Who are these multi-country programs for? A typical student is a leader who is driving a firm’s globalization, whether that is a global company working toward having a total global footprint, a business which is starting that journey, or one that wants to expose its future leaders to globalization strategies, says Ferdinando Pennarola, director of SDA Bocconi’s GEMBA.
“There is a lot of partial globalization,” Pennarola says. “Thousands of companies have a wider exposure in some areas. Some business models work well in old Europe, but not in emerging economies. A lot of companies need to know how to expand their global footprint.” And GEMBA students can help with that.
Employees with a multi-country educational experience are gold-dust to businesses that are committed to globalization. And globalization is, after all, a fact of life. “Walls don’t work in 2018,” says Rotman’s Brian Golden. And they won’t in the future, no matter the rhetoric from certain politicians on both sides of the Atlantic.
FIVE TRANSATLANTIC EMBAs
TRIUM
A triple-school EMBA run by London School of Economics (UK), HEC (Paris, France) and NYU Stern (New York). The 18-month program was ranked #2 EMBA in The Financial Times’ global rankings in 2018.
Bocconi (Milan, Italy)-Rotman (Toronto, Canada)
Bocconi School of Management has been running a GEMBA for a decade, but from 2019 will run a dual-campus one with Rotman. Participants also get the chance to visit Mumbai and Shanghai.
ESADE (Barcelona, Spain) and Georgetown (Washington, USA)
A small but highly ranked GEMBA – it was ninth on the QS Joint Program EMBA ranking in 2018. The next course starts in 2020.
Columbia (New York) and London Business School (UK)

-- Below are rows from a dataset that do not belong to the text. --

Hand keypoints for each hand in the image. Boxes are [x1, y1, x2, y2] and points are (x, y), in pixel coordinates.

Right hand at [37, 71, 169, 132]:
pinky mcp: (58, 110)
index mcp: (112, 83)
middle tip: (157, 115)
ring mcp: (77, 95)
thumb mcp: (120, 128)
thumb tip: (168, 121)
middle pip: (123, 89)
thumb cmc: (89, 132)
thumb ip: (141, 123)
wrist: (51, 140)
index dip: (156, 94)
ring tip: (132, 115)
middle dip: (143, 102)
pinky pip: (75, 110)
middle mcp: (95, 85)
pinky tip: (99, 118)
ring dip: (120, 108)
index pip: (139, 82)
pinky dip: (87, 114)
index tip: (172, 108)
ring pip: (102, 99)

The EMBA-Global Americas & Europe gives graduates an MBA from both Columbia and London Business School. LBS runs a similar course called EMBA Global Asia with Hong Kong University. Both last 18 months.
Kellogg (Chicago, US) WHU Otto Beisheim School of Management (Vallendar, Germany)
A joint EMBA that has been running for 20 years, where the cohort has a strong German contingent – around 30% of participants are German, and the same number are from other European countries. The course runs for 21 months, but involves just 53 days out of the office.